Rammya Mathew: The true cost of unnecessary investigations
BMJ 2021; 375 doi: https://doi.org/10.1136/bmj.n2996 (Published 07 December 2021) Cite this as: BMJ 2021;375:n2996In UK general practice we’re very fortunate to have easy access to diagnostic investigations. I often think back to the time I spent on a medical elective in rural Bolivia and recall how challenging it was to practise medicine confidently without the reassurance of corroborating blood tests and other investigations, which we mostly take for granted in the UK.
But nowadays I also lament how many investigations we’re doing as a matter of routine or simply because guidelines say we should.1 I question how many of these investigations result in any benefit to the patient, and I worry about the adverse impact of many of these routine tests on the overall quality of care we provide at a population level. Many of the tests we’ve become accustomed to carrying out are generating more work and eroding much needed capacity in primary care. They eat into our appointments and often necessitate more tests, more explanation, and ongoing follow-up, without any change in outcome for our patients.2
For instance, the vast majority of patients with hypertension will have an annual blood test to monitor their renal function. Lo and behold, some of the samples haemolyse en route, or there’s a falsely elevated potassium result (I deal with a handful of these every week). The blood test then needs repeating at least once, possibly twice.
Then there are the patients we prescribe statins, who have their lipids checked annually, even though many aren’t even taking their statin or won’t have their medication up-titrated regardless of what their blood tests show.

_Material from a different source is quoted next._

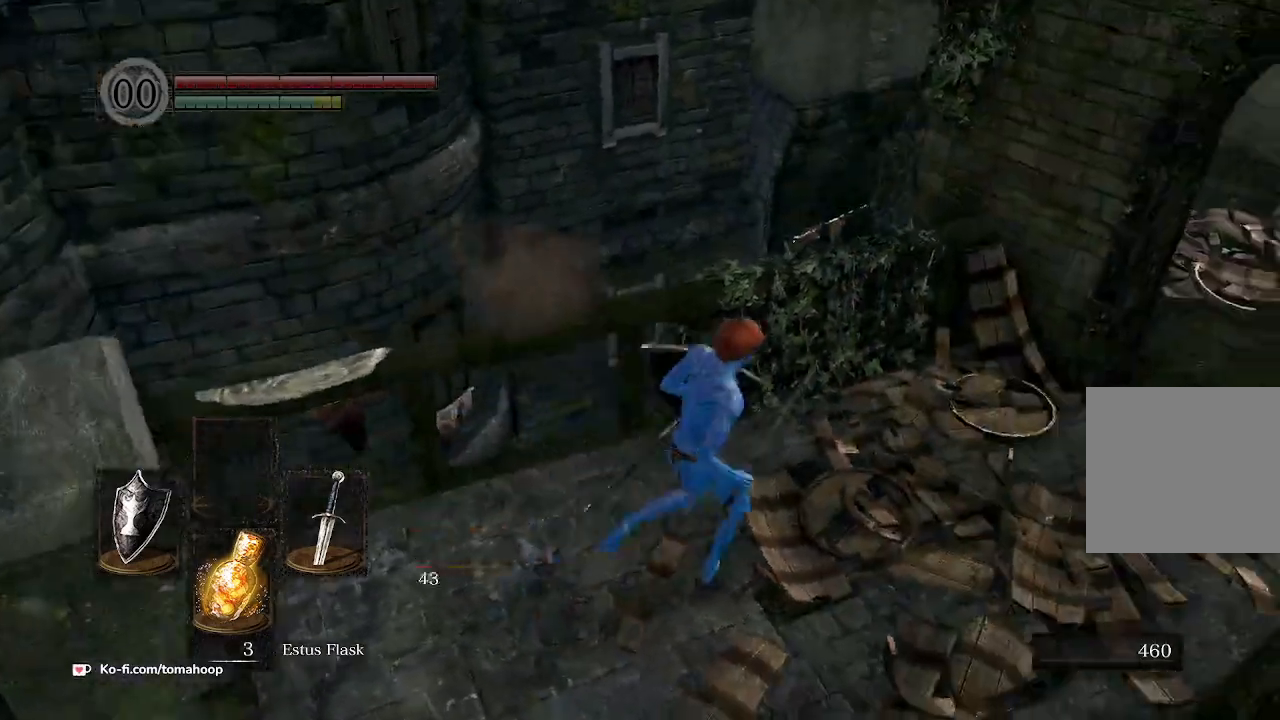
{"buttons": [], "left_stick": "up", "right_stick": "center", "events": [[167, "R1", "down"], [167, "right_stick", "center"], [233, "left_stick", "up"], [233, "right_stick", "left"], [267, "R1", "up"], [400, "right_stick", "center"]]}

And what about the swathes of patients with mildly abnormal liver function tests who usually go on to be labelled as having non-alcoholic fatty liver disease and then need annual follow-up, just in case they’re in the small minority of patients who go on to develop liver fibrosis?
On top of this are all of the incidental abnormal findings that need actioning, such as the mildly elevated thyroid stimulating hormone that you need to discuss with the patient and then continue to monitor, even if you don’t initiate any treatment. Or the borderline haemoglobin result, which is probably anaemia of chronic disease but which, at the very least, requires a thorough review of the notes before concluding so.
I’m now asking myself, am I better off spending my morning talking to patients about their cholesterol still being high or their thyroid stimulating hormone being just outside the normal range? Or should we be more judicious with our use of routine tests, so that we can free up some of this time to provide better access to general practice, give patients with mental health problems the support they need, and provide more holistic care for patients with multimorbidity?
Many of the routine testing intervals seem to have been decided arbitrarily, or they’re supported by guidelines that consider outcomes only for a particular patient group3—but in primary care we’re tasked with balancing the needs of our entire population. At a time when we’re so short of capacity in general practice we need to move away from low value care, and this feels like a good place to start.
Footnotes
Competing interests: None.
Provenance and peer review: Commissioned; not externally peer reviewed.